LAS VEGAS -- Three-point takes. Three-point defense. Sean Miller's team will live and die by that theory; they always have.
The Arizona Wildcats dropped the always pesky Colorado Buffaloes -- for sure this time -- in a 79-69 victory Thursday at the MGM Grand while launching 27 threes and making nine. While the Colorado Buffaloes got to the line 28 times, making 20, the Wildcats finished with only 16 trips to the charity stripe. Six of those were in the final 30 seconds as the Buffs intentionally fouled.
The numbers games won out. Or maybe it was just the defense.
UA held the Buffs to 5-of-12 shooting from three-point range and 43 percent overall. Miller said they changed the ball-screen defense. Where some teams usually use a ball-screen then swing the ball back in the direction it came, CU usually kicks it across. The Wildcats adjusted with more aggression on ball screens, and the result was an offense that scored a bit but only recorded six total assists.
"We talked about it," CU coach Tad Boyle said. "We had two (assists) at halftime. When we're at our best, we're at double-digit assists. Six assists, 13 turnovers, you know, when we look at our losses, it's usually a result of … Our problem was not getting stops at critical times."
So much for the talk about Miller sometimes failing to adjust.
CU only took 12 threes and hit five. And it was deceiving that Arizona took so many long shots (many were actually pretty solid looks) but was the aggressor for the majority of the evening. Four Colorado players had two personal fouls in the first half.
Yet, key turnovers and bad bounces hurt the Wildcats; no surprise there. While coaches will often times fluff losses with generality, Miller's team simply make a mistake here -- Mark Lyons dribbling off his foot with 1:21 to play and only a 71-67 lead -- and another there.
But Lyons also scored seven points down the stretch, including what CU coach Tad Boyle called the "play of the game."
Go back a bit earlier. On an out-of-bounds ball that was apparently not kicked, one second remained on the shot-clock rather than 14 with UA imbounding. Kevin Parrom whipped a pass from halfcourt to the left corner, where the often-criticized point guard hit a turnaround three-pointer. Lyons finished off the Buffs with four important free-throw makes down the stretch.
Arizona led by 14 points with 12:27 left in the second half and appeared to be about to break the game open. Per usual in the Buffaloes matchups with Arizona, Colorado made a run.
As it was early on, Nick Johnson answered. He followed up a 6-0 CU run with a 13-foot or so jumper on the left wing, made a tough layup with the game cut to two points and with less than 35 second remaining, then on the return push up the court by CU drew an over-the-back foul on offensive rebounding machine Andre Roberson.

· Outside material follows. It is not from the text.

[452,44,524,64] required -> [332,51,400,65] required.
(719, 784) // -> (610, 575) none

He also forced a very hyped Spencer Dinwiddie to go 4-of-12 from the floor. The lanky point guard still scored 18, as most of those points came from the foul stripe.
"Solomon on his rebounding and Nick defensively," Miller said, "I think did the best he could. That's a tough matchup for any guard."
Johnson finished up all that with a block on an Askia Booker three-point attempt with less than 20 seconds remaining.
Andre Roberson had 15 points and 11 boards. Hill's stat line didn't show it, but his intensity matched Roberson's and led to opportunity for Arizona, which faces UCLA at 6:06 p.m. MST Friday.
"I think in the second-half he had a stretch where he had two tip-jams," Hill said. "You have to hit him before he gets into the paint. Being able to hit those guys and get them off track before they get to the rim (is key). Every loose ball means everything in a game like that."
All the numbers between CU and UA were similar. The hustle stats, the rebounds, the second-chance points -- save for the ways the two teams scored, they went punch for punch. But what Arizona has been lacking all year long, a jolt off the bench, gave just that on Thursday.
Jordin Mayes and Brandon Ashley scored eight each, and Grant Jerrett added seven points, six boards and four blocks.
"Jordin gave us a spark," Miller said. "Jordin's confidence really came back around, in LA. That was one of the few bright spots (then).
"By the way," Miller added. "Jordin's one of our best perimeter defenders."